Denise Drace-Bronwell
Denise Drace-Bronwell Denise Drace-Bronwell

As such, companies must recognize that their businesses can be significantly affected by undiagnosed and untreated binocular vision disorder. There is a real risk of losing major investments in time, money, and energy in developing top talent to binocular vision disorder, with US losses estimated at beyond $236.5 billion annually.

Following her personal experience with binocular vision disorder, Drace-Brownell invented significant improvements to prismatic eyeglasses, which are often used to correct the disorder. These include specialized technology glasses, which help people, even without BV disorder, read formulas and spreadsheets more comfortably.
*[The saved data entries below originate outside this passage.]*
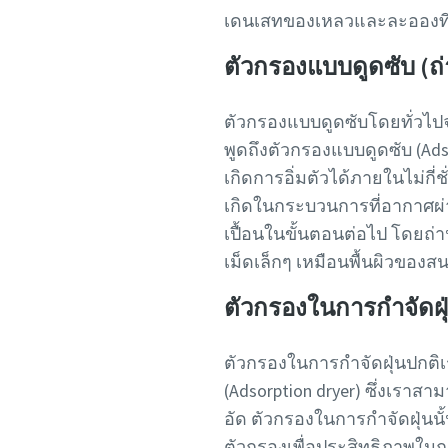
เดนเสทของเหลวและละอองที่เ
ตัวกรองแบบดูดซับ (ถ่า
ตัวกรองแบบดูดซับโดยทั่วไปจ
พูดถึงตัวกรองแบบดูดซับ (Ads
เกิดการอิ่มตัวได้ภายในไม่กี่
เกิดในกระบวนการที่อากาศผ
เปื้อนในขั้นตอนต่อไป โดยถ่า
เม็ดเล็กๆ เหมือนพื้นผิวของสน
ตัวกรองในการกำจัดฝุ่
ตัวกรองในการกำจัดฝุ่นปกติ
(Adsorption dryer) ซึ่งเราส
อัด ตัวกรองในการกำจัดฝุ่นนั้
ตัวกรองเพื่อประสิทธิภาพในกา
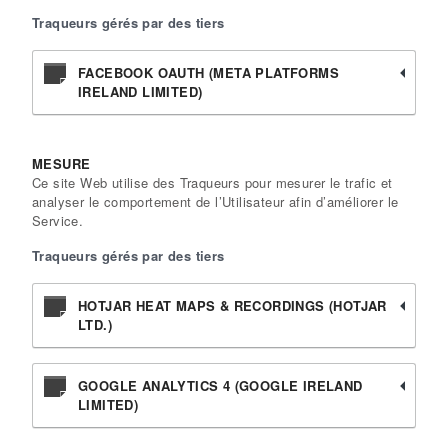
Traqueurs gérés par des tiers
FACEBOOK OAUTH (META PLATFORMS
IRELAND LIMITED)
MESURE
Ce site Web utilise des Traqueurs pour mesurer le trafic et
analyser le comportement de l’Utilisateur afin d’améliorer le
Service.
Traqueurs gérés par des tiers
HOTJAR HEAT MAPS & RECORDINGS (HOTJAR
LTD.)
GOOGLE ANALYTICS 4 (GOOGLE IRELAND
LIMITED)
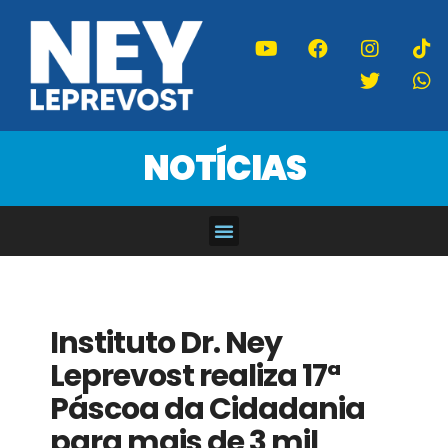
NOTÍCIAS
Instituto Dr. Ney
Leprevost realiza 17ª
Páscoa da Cidadania
para mais de 3 mil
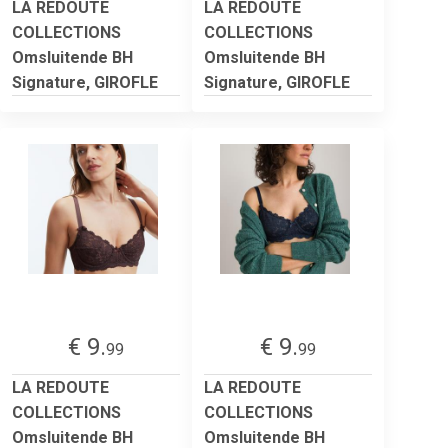
LA REDOUTE
LA REDOUTE
COLLECTIONS
COLLECTIONS
Omsluitende BH
Omsluitende BH
Signature, GIROFLE
Signature, GIROFLE
€ 9.
€ 9.
99
99
LA REDOUTE
LA REDOUTE
COLLECTIONS
COLLECTIONS
Omsluitende BH
Omsluitende BH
In many cases, these improvements can provide substantial relief to people, and they can realize more of their potential in school, in sports, and in life.

"In 1979, at age 24, I was working on a cutting-edge project, which sought to integrate telephone and computer communication into a single medium. But the work with computers and algorithms presented heavy challenges to my eyes. I experienced extreme eye fatigue (or asthenopia in medical terminology), which led me to drop out of my breakthrough program, which is a common result of not having a proper binocular vision disorder diagnosis."

Fortunately, Drace-Brownell says with today's technology, the diagnosis and treatment of BV disorder can be made a profitable enterprise. Organizations can provide their employees with information regarding symptoms and sources for diagnoses and treatment. Drawing from her extensive experience with binocular vision disorder, Drace-Brownell published a patient guide that seeks to help the millions of people suffering from this problem. The guide is titled Binocular Vision Disorder: A Patient's Guide to a Life-Limiting, Often Underdiagnosed, Medical Condition and is available for free online or in print for an affordable fee.

"The guide contains in-depth patient information and resources, including the military exam, which is mandatory for the United States' service academies and Reserve Officer Training Corp. It also contains examples of some of the devastating losses to careers and the workforce talent pool. In one case, Dr. Joseph Marasco, serving as CEO of Verdimine, tells the story of a talented young man who dropped out of a pre-medical program because his binocular vision disorder prevented him from seeing sufficiently in three dimensions. This left him unable to tackle the stereochemistry part of organic chemistry, a skill required for the program. Joseph says he felt helpless and saddened that such a talented individual was held back from becoming a doctor and serving society due to an addressable vision issue."

Drace-Brownell adds that DDB Technology is expanding and seeking partners in the multiple new markets they have identified. While eye strain has begun to take hold, our use of technology will only increase and exacerbate the issue further. As more sectors prioritize accessibility, demand for solutions will expand, making this a lucrative space for investors.

"My new prism technology, for instance, was essential to resolving my own BV issues. The transformation to a digital age demands a transformation in vision diagnostics, treatments, and technologies, and DDB Technology has long been on the forefront of these innovations. The world of binocular vision disorder is much more than patients and prism glasses, and this can have a huge effect on technology, industrial equipment, AR/VR, and so many other areas. Our company has already created engineering inroads in the field, and we believe that there is a wide untapped market opportunity, with a potential for impressive returns for innovation."

About DDB Technology

DDB Technology was founded by scientist, author, and innovator Denise Drace-Brownell, and it has executed profitable projects in various industries, including healthcare, science, and technology. After being diagnosed with Binocular Vision Disorder, Drace-Brownell worked with various leaders in the industry to create solutions to this little-known, underdiagnosed, yet economically significant problem.